Overview and Purpose

An inverted index is a data structure that maps content (like words or values) to their locations in a database table. Think of it as a book’s index that tells you exactly which pages contain specific words - but for your data.

The primary purpose of an inverted index is to dramatically speed up query performance when you’re filtering data. Without an index, the system would need to scan every row to find matching values. With an inverted index, it can jump directly to the relevant rows.

Inverted indexes are especially valuable for:

  • Equality filters (column = value)
  • Membership checks (column IN [value1, value2])
  • Range queries (column > value)
  • Any scenario where you frequently filter on specific columns

How the Index Works

Core Concepts

In traditional “forward” indexes, the system maps row IDs to their corresponding values:

Row 1 → Values (A, B, C)
Row 2 → Values (B, D, E)
Row 3 → Values (A, E, F)

An inverted index flips this relationship, mapping values to the rows containing them:

Value A → Rows [1, 3]
Value B → Rows [1, 2]
Value C → Rows [1]
Value D → Rows [2]
Value E → Rows [2, 3]
Value F → Rows [3]

StarTree Cloud (powered by Apache Pinot) supports two types of inverted indexes:

  1. Bitmap Inverted Index: Creates a bitmap (a compact way to represent a set of rows) for each unique value in a column. This makes value lookups extremely fast with constant time complexity.
  2. Sorted Inverted Index: Creates an index leveraging sorted column data structure for efficient binary search operations. This offers logarithmic lookup time and benefits of data locality.

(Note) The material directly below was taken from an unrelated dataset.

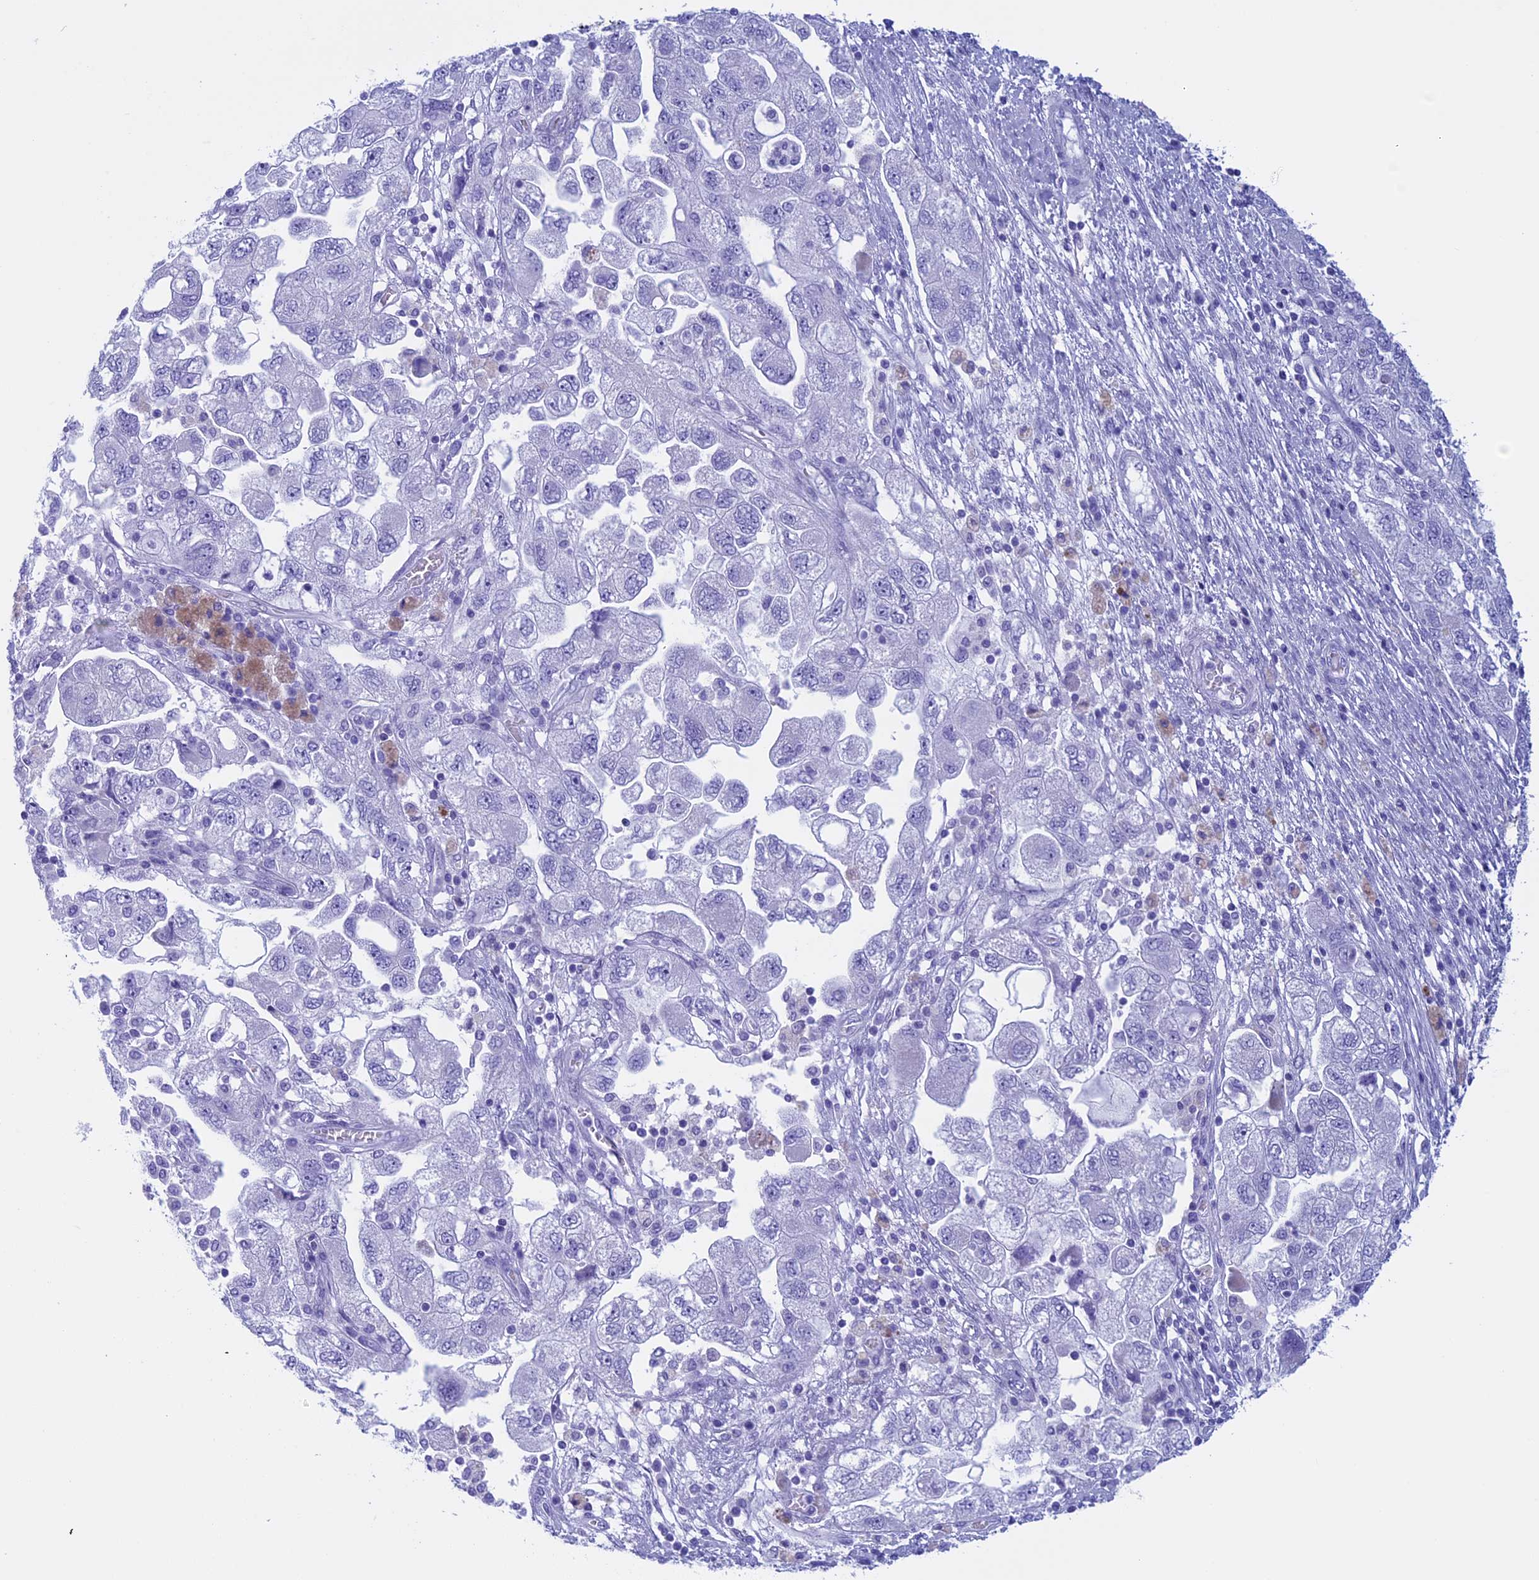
{"staining": {"intensity": "negative", "quantity": "none", "location": "none"}, "tissue": "ovarian cancer", "cell_type": "Tumor cells", "image_type": "cancer", "snomed": [{"axis": "morphology", "description": "Carcinoma, NOS"}, {"axis": "morphology", "description": "Cystadenocarcinoma, serous, NOS"}, {"axis": "topography", "description": "Ovary"}], "caption": "Immunohistochemical staining of human serous cystadenocarcinoma (ovarian) displays no significant staining in tumor cells. (DAB (3,3'-diaminobenzidine) IHC visualized using brightfield microscopy, high magnification).", "gene": "FAM169A", "patient": {"sex": "female", "age": 69}}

Both types require dictionary encoding to be enabled for the column (which creates a mapping between actual values and encoded IDs).

Example Illustration

For a productCategory column with values:

Row 1: "Electronics"
Row 2: "Clothing"
Row 3: "Electronics"
Row 4: "Home"
Row 5: "Clothing"

A bitmap inverted index would create:

"Electronics" → Bitmap [1,0,1,0,0]  (Rows 1 and 3)
"Clothing" → Bitmap [0,1,0,0,1]     (Rows 2 and 5)
"Home" → Bitmap [0,0,0,1,0]         (Row 4)

When filtering for “Electronics”, the system immediately knows to retrieve rows 1 and 3 without scanning the entire dataset.

Types of Inverted Indexes

Bitmap Inverted Index

A bitmap inverted index maintains a mapping from each value to a bitmap of rows. This design makes value lookups extremely fast with constant time complexity.

When to Use:

  • For columns with low to medium cardinality (number of unique values)
  • When the column is frequently used in filter conditions
  • When the column is not sorted

Benefits:

  • Constant time lookup performance
  • Works well with equality filters and IN clauses
  • Can be created on multi-value columns

Sorted Inverted Index

When a column is both sorted and has a dictionary enabled, StarTree Cloud automatically leverages the sorted structure to implement an efficient inverted index.

When to Use:

  • For columns that are already sorted (like timestamps or sequential IDs)
  • When the column is frequently used in filter conditions

Benefits:

  • Logarithmic lookup time (log(n))
  • Better data locality (related values are stored close together)
  • Generally better performance than bitmap indexes
  • No additional storage overhead (uses the same structure as the forward index)

Configuration

Configuring a Bitmap Inverted Index

To enable a bitmap inverted index on a column in your StarTree Cloud table, add the following configuration to your table definition:

{
  "fieldConfigList": [
    {
      "name": "yourColumnName",
      "indexes": {
        "inverted": {}
      }
    }
  ]
}

Alternative Configuration (Legacy Method)

You can also use the older configuration format, though it’s not recommended for new deployments:

{
  "tableIndexConfig": {
    "invertedIndexColumns": [
      "yourColumnName"
    ]
  }
}

Configuring a Sorted Inverted Index

To set up a sorted inverted index:

  1. First, configure the column as a sorted column in your table configuration:
{
  "tableIndexConfig": {
    "sortedColumn": [
      "yourColumnName"
    ]
  }
}
  1. Ensure dictionary encoding is enabled for this column (it is enabled by default)

The sorted inverted index will be automatically available without additional configuration when these conditions are met.

Important Considerations

  1. When the Index is Created: By default, bitmap inverted indexes are created when segments are loaded by Pinot, not during initial segment generation. If you want to create them during segment generation, set indexingConfig.createInvertedIndexDuringSegmentGeneration to true in your table configuration.
  2. Dictionary Requirement: Both types of inverted indexes require dictionary encoding to be enabled for the column.
  3. Multi-Value Support: You can create a bitmap inverted index on a multi-value column.

If your queries frequently filter on a specific column and performance is critical, consider using a sorted column with its implicit sorted inverted index for maximum efficiency.